The Mystery of God as Trinity

Dr Anne Hunt OAM is a laywoman and a theologian, with a particular interest in the mystery of the Trinity, how we understand it, including insights from the mystics, how it is depicted in art, and how it affects our lives. She is Emeritus Professor of the Faculty of Theology and Philosophy of Australian Catholic University.

She preached this homily in Saint Mark’s Church on the Feast of the Holy Trinity, 22 May 2016.

Trinity Sunday is a particularly important and precious Sunday in the liturgical year. On most Sundays we celebrate some aspect of what God has done for us, but on Trinity Sunday our celebration is focussed on the sheer wonder of who God is, as distinct from what God has done.

It is no accident that we celebrate Trinity Sunday at this particular point in the liturgical year – after the Easter events of his death, descent into hell and his resurrection, and then Ascension and Pentecost – because it was through those very events that the disciples came to the amazing realisation that God is a Trinity of three divine persons, Father, Son and Holy Spirit, three distinct persons while yet one and only one God. Remember, his disciples were faithful Jews; they believed that the Lord our God is one. It was no small thing to come to the realisation that, within that oneness, God is distinctly three.
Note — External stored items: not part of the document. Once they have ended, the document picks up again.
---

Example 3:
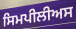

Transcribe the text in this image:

ਸਿਮਪੀਲੀਅਸ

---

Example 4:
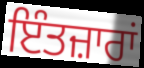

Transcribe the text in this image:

ਇੰਤਜ਼ਾਰਾਂ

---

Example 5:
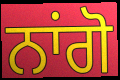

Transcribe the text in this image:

ਨਾਂਗੋ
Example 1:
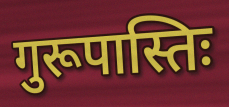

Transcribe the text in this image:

गुरूपास्तिः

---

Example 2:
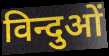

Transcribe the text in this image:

विन्दुओं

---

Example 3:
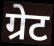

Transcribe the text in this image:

ग्रेट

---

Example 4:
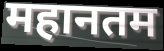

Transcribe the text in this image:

महानतम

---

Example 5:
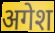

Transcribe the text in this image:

अगेश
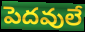
పెదవులే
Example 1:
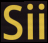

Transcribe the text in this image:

Sii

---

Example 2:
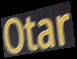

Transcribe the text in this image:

Otar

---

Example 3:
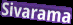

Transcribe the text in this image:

Sivarama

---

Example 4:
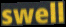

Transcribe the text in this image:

swell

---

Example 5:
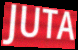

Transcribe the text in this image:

JUTA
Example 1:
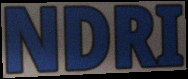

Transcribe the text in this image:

NDRI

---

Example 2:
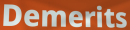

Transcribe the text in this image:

Demerits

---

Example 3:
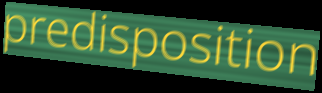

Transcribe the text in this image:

predisposition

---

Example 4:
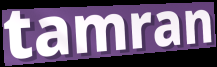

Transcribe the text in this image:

tamran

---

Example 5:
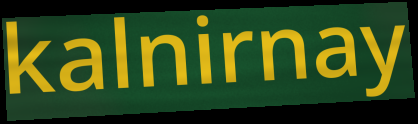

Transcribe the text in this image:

kalnirnay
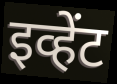
इव्हेंट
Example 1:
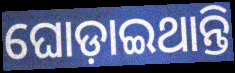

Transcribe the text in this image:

ଘୋଡ଼ାଇଥାନ୍ତି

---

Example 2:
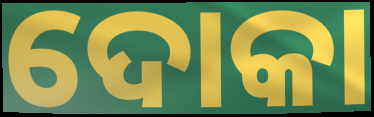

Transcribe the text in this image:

ଦୋକା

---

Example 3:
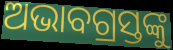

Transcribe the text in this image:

ଅଭାବଗ୍ରସ୍ତଙ୍କୁ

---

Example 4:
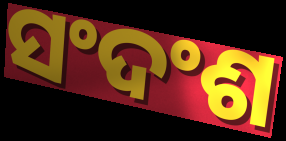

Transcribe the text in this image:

ସଂଦଂଶ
That God exists in three persons within that oneness is a conviction that has confounded Christians ever since – how to express this, how to make sense of it, how to think about it, and how to speak of it with at least a modicum of sense and coherence. Even the great St Augustine in the 4th century and St Thomas Aquinas in the 13th century wrestled with how to understand it and make some sense of it.

Artists and icon writers have depicted the Three in various ways over the centuries. Andrei Rublev’s icon, displayed here on the altar today, is one of the most beautiful images, with the three divine persons depicted as three angelic figures. But, just as no words can adequately express this ineffable mystery of three distinct persons in one being, neither can any visual image, not even Rublev’s exquisite and richly symbolic icon.
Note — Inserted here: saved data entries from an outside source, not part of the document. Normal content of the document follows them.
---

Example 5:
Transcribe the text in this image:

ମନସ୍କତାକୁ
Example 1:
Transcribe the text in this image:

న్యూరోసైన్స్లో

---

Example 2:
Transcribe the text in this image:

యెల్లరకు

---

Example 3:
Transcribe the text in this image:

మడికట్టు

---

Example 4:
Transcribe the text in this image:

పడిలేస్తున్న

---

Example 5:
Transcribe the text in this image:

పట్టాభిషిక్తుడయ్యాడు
What is reassuring and invigorating for our faith today is that our foremothers and forefathers among the early Christians, as well as many saints and mystics throughout the ages, have been unfailing in their faith in this great mystery that lies at the very core of our faith as Christians. Indeed, some saints have had remarkable mystical experiences of the Trinitarian mystery (e.g. Sts Bonaventure, St Hildegard, Julian of Norwich, John of the Cross). They give further testimony that this is the mystery of three-personned love in which we – and indeed all creation - live and move and have our being.

Like the early disciples and the saints and mystics, we too, each and every one of us, are invited into relationship with these Three. The feast of Trinity Sunday urges us – individually and together – to enter ever more deeply into this mystery of God’s love, and allow it to enter into us, and to work in us. This indeed is grace: it is God, the Trinity of three persons, abiding in us and transforming us ever more closely into God’s image. In this way, little by little, we come to see, if but dimly, and to understand and love the world and all the people and situations in it as God sees, understands and loves it. That is in fact what we glimpse in the lives of holy people, and that is what is promised to each one of us.

Through grace, we are able to take up the challenge to which the mystery of the Trinity urges us in very practical ways in our daily lives. This mystery challenges us firstly to treasure diversity in our community, not just to tolerate it, not even just to value it, but to embrace it and treasure it. The mystery of God as Trinity, of three distinct persons in the one God, is not a mystery of uniformity but of unity in diversity.

Unity in diversity finds concrete expression in the virtue of hospitality. We see hospitality in its perfection in the Trinity - the hospitality of each of the three divine person to each other, and the hospitality of God who is Trinity towards us, inviting us to share in their life and love. Notice how Rublev’s icon of the Trinity captures a sense of the hospitality of God, welcoming you to the table and inviting you commune with the three divine persons.

The mystery of the Trinity surely calls us to extend a hand of welcome and hospitality, a hand that is just and humane, compassionate and loving, that is truly Christian, to each and every one – but especially to the outcast, the disenfranchised, the outsiders, the lost, the forsaken, and the asylum seeker. It urges us to be whole-hearted and magnanimous in our dealings with others, especially those on the margins, and to respond generously and compassionately to their needs. It is in those really concrete ways that we live true to our faith in God who is Trinity.

The mystery of God as Trinity has meaning and relevance not just for how we deal with others, but no less importantly to how we relate to God. Today we celebrate that God comes to us, communicates with us, and relates to us in three distinct ways as three distinct persons. We are called to respond in kind. God is not an amorphous blob but these three persons who relate to us personally. So, in your praying, hone your attention and address them personally, speaking and listening to each one. Come and sit at the table in Rublev’s icon!

Perhaps most importantly of all today, we are reminded that the Trinity of the Father Son and Holy Spirit is always there, waiting for us, welcoming us, caring for us, carrying us when we need to be carried, loving us more than we dare to dream of, and calling us and inviting us to enter into and share ever more fully in their life, love and hospitality.

Glory be to the Father and to the Son and to the Holy Spirit, Amen.